— begin —
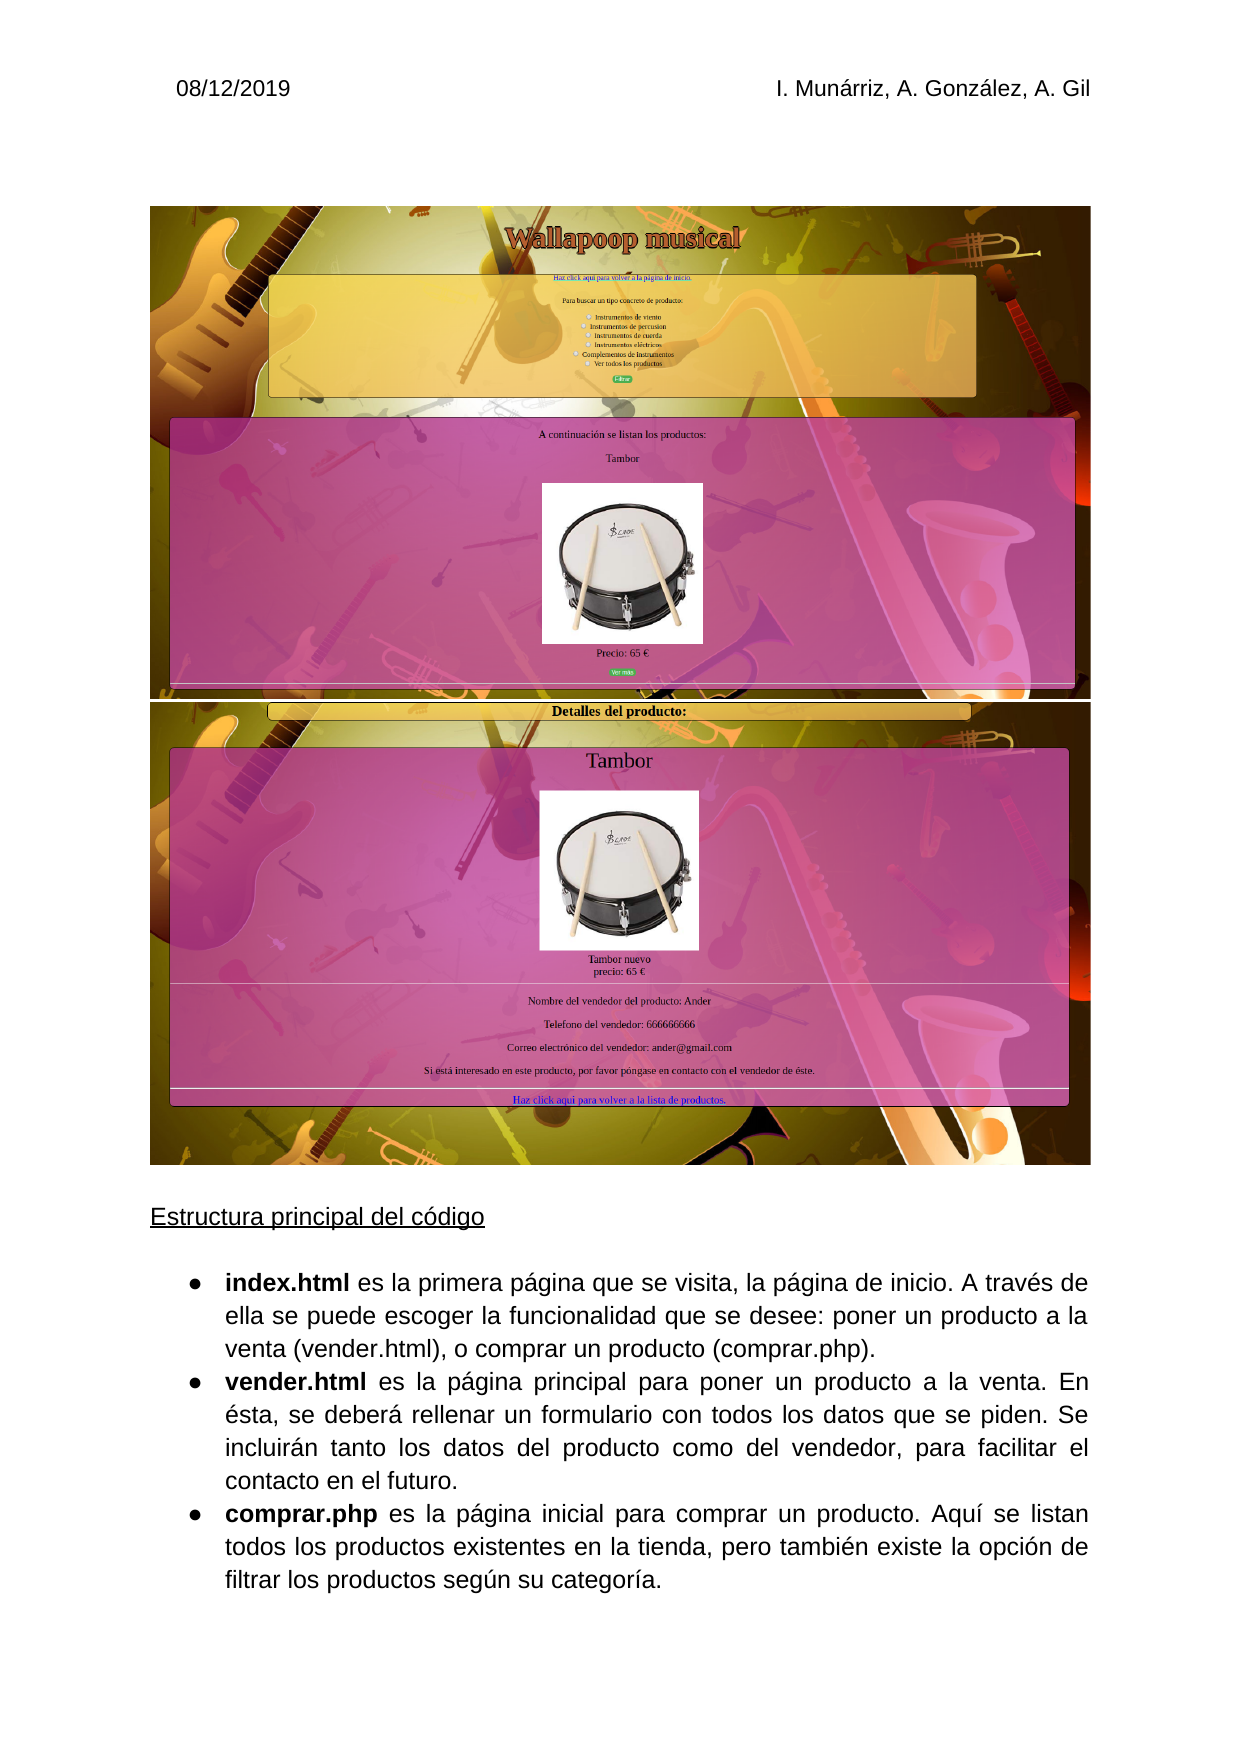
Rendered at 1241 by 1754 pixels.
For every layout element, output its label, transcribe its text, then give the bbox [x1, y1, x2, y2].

text Estructura principal del código [150, 1202, 1090, 1230]
list vender.html es la página principal para poner un producto a la venta. En ésta, se deberá rellenar un formulario con todos los datos que se piden. Se incluirán tanto los datos del producto como del vendedor, para facilitar el contacto en el futuro. [187, 1367, 1090, 1494]
picture [150, 702, 1091, 1165]
list comprar.php es la página inicial para comprar un producto. Aquí se listan todos los productos existentes en la tienda, pero también existe la opción de filtrar los productos según su categoría. [187, 1499, 1090, 1593]
picture [150, 206, 1091, 699]
list index.html es la primera página que se visita, la página de inicio. A través de ella se puede escoger la funcionalidad que se desee: poner un producto a la venta (vender.html), o comprar un producto (comprar.php). [187, 1268, 1090, 1362]
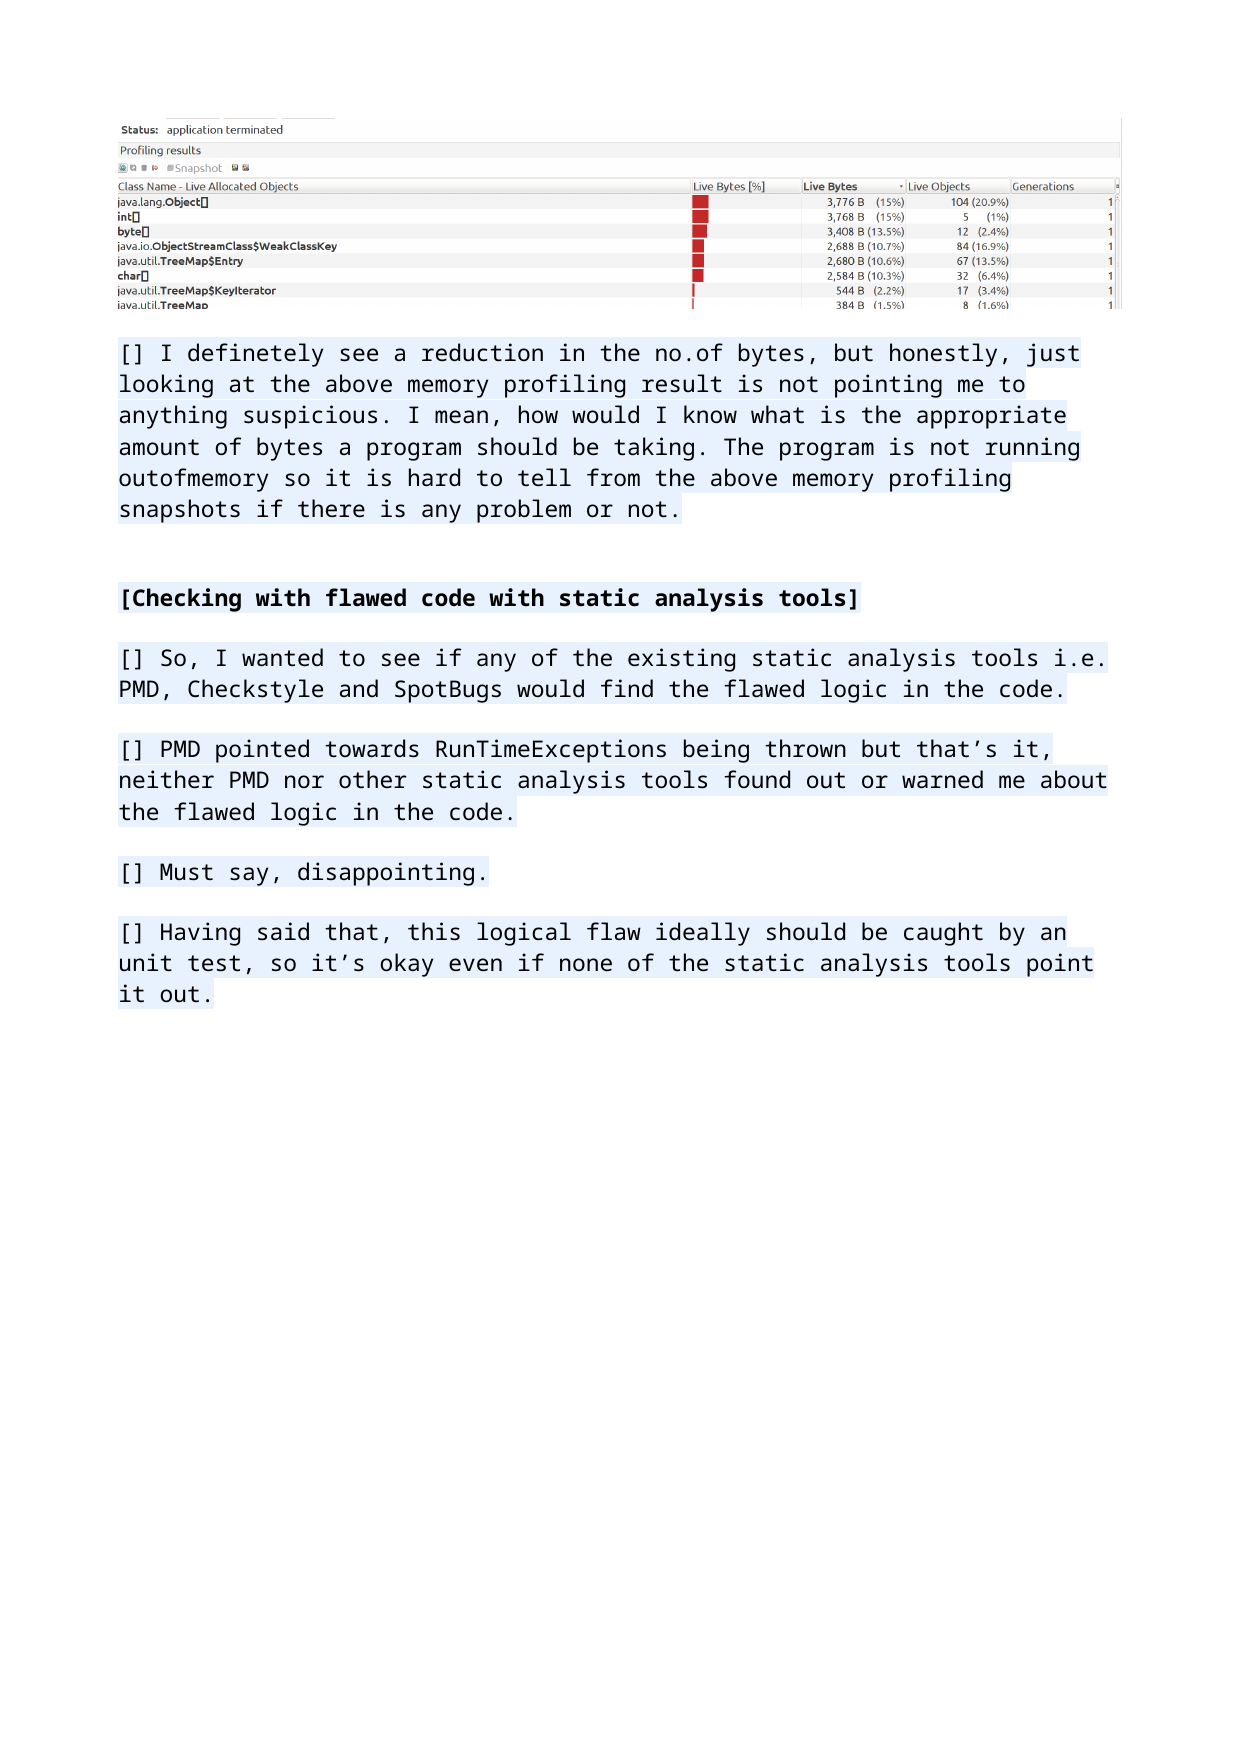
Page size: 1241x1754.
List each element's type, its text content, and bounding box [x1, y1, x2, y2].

picture [118, 118, 1123, 309]
text [] I definetely see a reduction in the no.of bytes, but honestly, just looking at the above memory profiling result is not pointing me to anything suspicious. I mean, how would I know what is the appropriate amount of bytes a program should be taking. The program is not running outofmemory so it is hard to tell from the above memory profiling snapshots if there is any problem or not. [118, 337, 1122, 524]
text [] PMD pointed towards RunTimeExceptions being thrown but that’s it, neither PMD nor other static analysis tools found out or warned me about the flawed logic in the code. [118, 733, 1122, 827]
text [] So, I wanted to see if any of the existing static analysis tools i.e. PMD, Checkstyle and SpotBugs would find the flawed logic in the code. [118, 642, 1122, 704]
text [] Must say, disappointing. [118, 856, 1122, 887]
text [] Having said that, this logical flaw ideally should be caught by an unit test, so it’s okay even if none of the static analysis tools point it out. [118, 916, 1122, 1009]
text [Checking with flawed code with static analysis tools] [118, 582, 1122, 613]
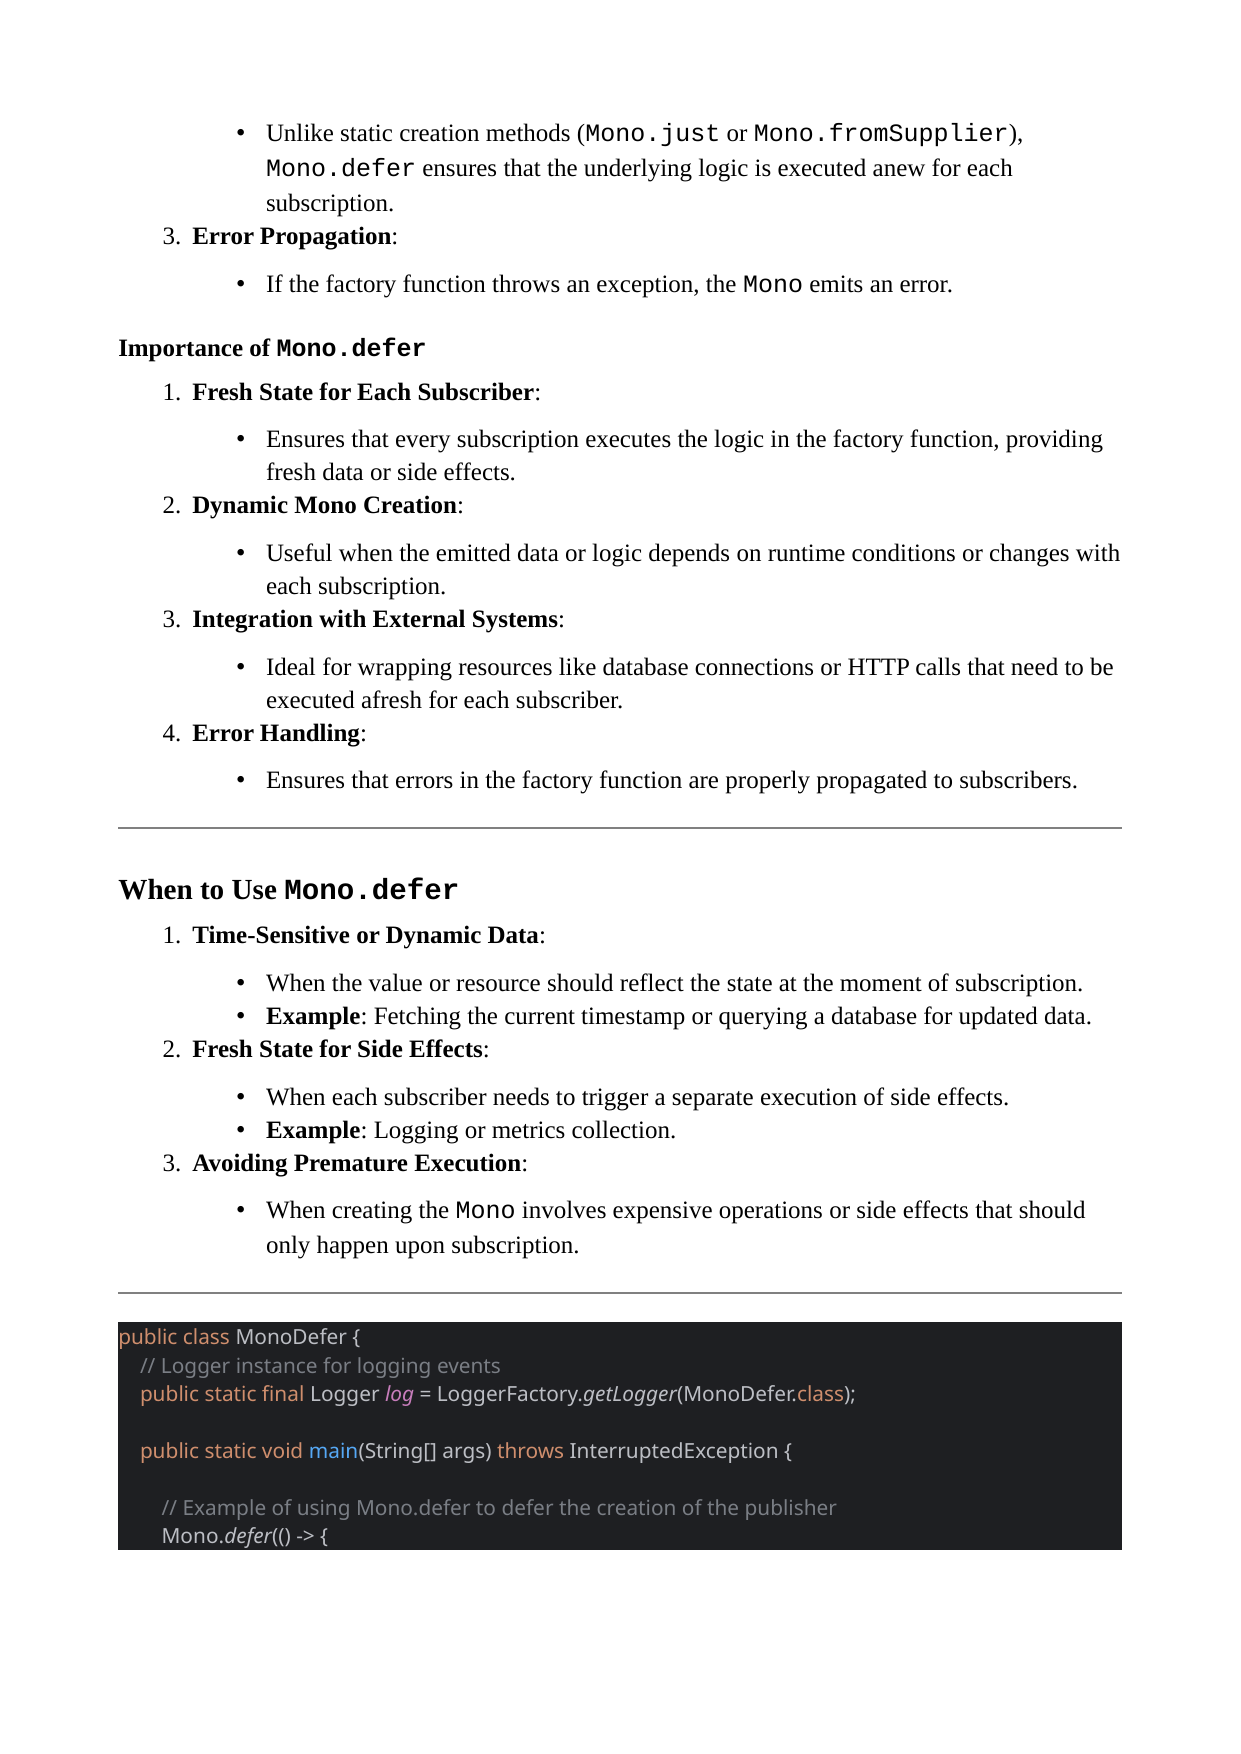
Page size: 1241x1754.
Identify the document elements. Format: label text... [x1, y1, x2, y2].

list Error Handling: [162, 718, 1122, 747]
list Example: Fetching the current timestamp or querying a database for updated data. [236, 1001, 1122, 1030]
subtitle When to Use Mono.defer [118, 872, 1122, 908]
list Example: Logging or metrics collection. [236, 1115, 1122, 1143]
list Ensures that errors in the factory function are properly propagated to subscribers. [236, 765, 1122, 794]
list Avoiding Premature Execution: [162, 1148, 1122, 1176]
list Error Propagation: [162, 221, 1122, 250]
list Useful when the emitted data or logic depends on runtime conditions or changes with each subscription. [236, 538, 1122, 600]
list Dynamic Mono Creation: [162, 491, 1122, 519]
list If the factory function throws an exception, the Mono emits an error. [236, 269, 1122, 300]
list Ideal for wrapping resources like database connections or HTTP calls that need to be executed afresh for each subscriber. [236, 652, 1122, 713]
text public class MonoDefer { // Logger instance for logging events public static final Logger log = LoggerFactory.getLogger(MonoDefer.class); public static void main(String[] args) throws InterruptedException { // Example of using Mono.defer to defer the creation of the publisher Mono.defer(() -> { [118, 1322, 1122, 1550]
subtitle Importance of Mono.defer [118, 333, 1122, 364]
list Time-Sensitive or Dynamic Data: [162, 920, 1122, 949]
list Integration with External Systems: [162, 604, 1122, 633]
list Fresh State for Side Effects: [162, 1034, 1122, 1063]
list Unlike static creation methods (Mono.just or Mono.fromSupplier), Mono.defer ensures that the underlying logic is executed anew for each subscription. [236, 118, 1122, 217]
list Fresh State for Each Subscriber: [162, 377, 1122, 406]
list Ensures that every subscription executes the logic in the factory function, providing fresh data or side effects. [236, 424, 1122, 486]
list When the value or resource should reflect the state at the moment of subscription. [236, 968, 1122, 997]
list When creating the Mono involves expensive operations or side effects that should only happen upon subscription. [236, 1195, 1122, 1259]
list When each subscriber needs to trigger a separate execution of side effects. [236, 1082, 1122, 1110]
— end —
* **YOUR INSTRUCTIONS**:
Reproduce every record above word for word, leaving out the pictures.

* **RESULT OF THIS TASK**:
Rendered at 1241 by 1754 pixels.
For every layout element, output its label, transcribe its text, then give the bbox [x1, y1, x2, y2].

text Estructura principal del código [150, 1202, 1090, 1230]
list vender.html es la página principal para poner un producto a la venta. En ésta, se deberá rellenar un formulario con todos los datos que se piden. Se incluirán tanto los datos del producto como del vendedor, para facilitar el contacto en el futuro. [187, 1367, 1090, 1494]
picture [150, 702, 1091, 1165]
list comprar.php es la página inicial para comprar un producto. Aquí se listan todos los productos existentes en la tienda, pero también existe la opción de filtrar los productos según su categoría. [187, 1499, 1090, 1593]
picture [150, 206, 1091, 699]
list index.html es la primera página que se visita, la página de inicio. A través de ella se puede escoger la funcionalidad que se desee: poner un producto a la venta (vender.html), o comprar un producto (comprar.php). [187, 1268, 1090, 1362]
Page size: 1241x1754.
List each element's type, its text content, and bounding box [x1, y1, x2, y2].

picture [118, 118, 1123, 309]
text [] I definetely see a reduction in the no.of bytes, but honestly, just looking at the above memory profiling result is not pointing me to anything suspicious. I mean, how would I know what is the appropriate amount of bytes a program should be taking. The program is not running outofmemory so it is hard to tell from the above memory profiling snapshots if there is any problem or not. [118, 337, 1122, 524]
text [] PMD pointed towards RunTimeExceptions being thrown but that’s it, neither PMD nor other static analysis tools found out or warned me about the flawed logic in the code. [118, 733, 1122, 827]
text [] So, I wanted to see if any of the existing static analysis tools i.e. PMD, Checkstyle and SpotBugs would find the flawed logic in the code. [118, 642, 1122, 704]
text [] Must say, disappointing. [118, 856, 1122, 887]
text [] Having said that, this logical flaw ideally should be caught by an unit test, so it’s okay even if none of the static analysis tools point it out. [118, 916, 1122, 1009]
text [Checking with flawed code with static analysis tools] [118, 582, 1122, 613]
Page size: 1241x1754.
Identify the document elements. Format: label text... [x1, y1, x2, y2].

list Error Handling: [162, 718, 1122, 747]
list Example: Fetching the current timestamp or querying a database for updated data. [236, 1001, 1122, 1030]
subtitle When to Use Mono.defer [118, 872, 1122, 908]
list Example: Logging or metrics collection. [236, 1115, 1122, 1143]
list Ensures that errors in the factory function are properly propagated to subscribers. [236, 765, 1122, 794]
list Avoiding Premature Execution: [162, 1148, 1122, 1176]
list Error Propagation: [162, 221, 1122, 250]
list Useful when the emitted data or logic depends on runtime conditions or changes with each subscription. [236, 538, 1122, 600]
list Dynamic Mono Creation: [162, 491, 1122, 519]
list If the factory function throws an exception, the Mono emits an error. [236, 269, 1122, 300]
list Ideal for wrapping resources like database connections or HTTP calls that need to be executed afresh for each subscriber. [236, 652, 1122, 713]
text public class MonoDefer { // Logger instance for logging events public static final Logger log = LoggerFactory.getLogger(MonoDefer.class); public static void main(String[] args) throws InterruptedException { // Example of using Mono.defer to defer the creation of the publisher Mono.defer(() -> { [118, 1322, 1122, 1550]
subtitle Importance of Mono.defer [118, 333, 1122, 364]
list Time-Sensitive or Dynamic Data: [162, 920, 1122, 949]
list Integration with External Systems: [162, 604, 1122, 633]
list Fresh State for Side Effects: [162, 1034, 1122, 1063]
list Unlike static creation methods (Mono.just or Mono.fromSupplier), Mono.defer ensures that the underlying logic is executed anew for each subscription. [236, 118, 1122, 217]
list Fresh State for Each Subscriber: [162, 377, 1122, 406]
list Ensures that every subscription executes the logic in the factory function, providing fresh data or side effects. [236, 424, 1122, 486]
list When the value or resource should reflect the state at the moment of subscription. [236, 968, 1122, 997]
list When creating the Mono involves expensive operations or side effects that should only happen upon subscription. [236, 1195, 1122, 1259]
list When each subscriber needs to trigger a separate execution of side effects. [236, 1082, 1122, 1110]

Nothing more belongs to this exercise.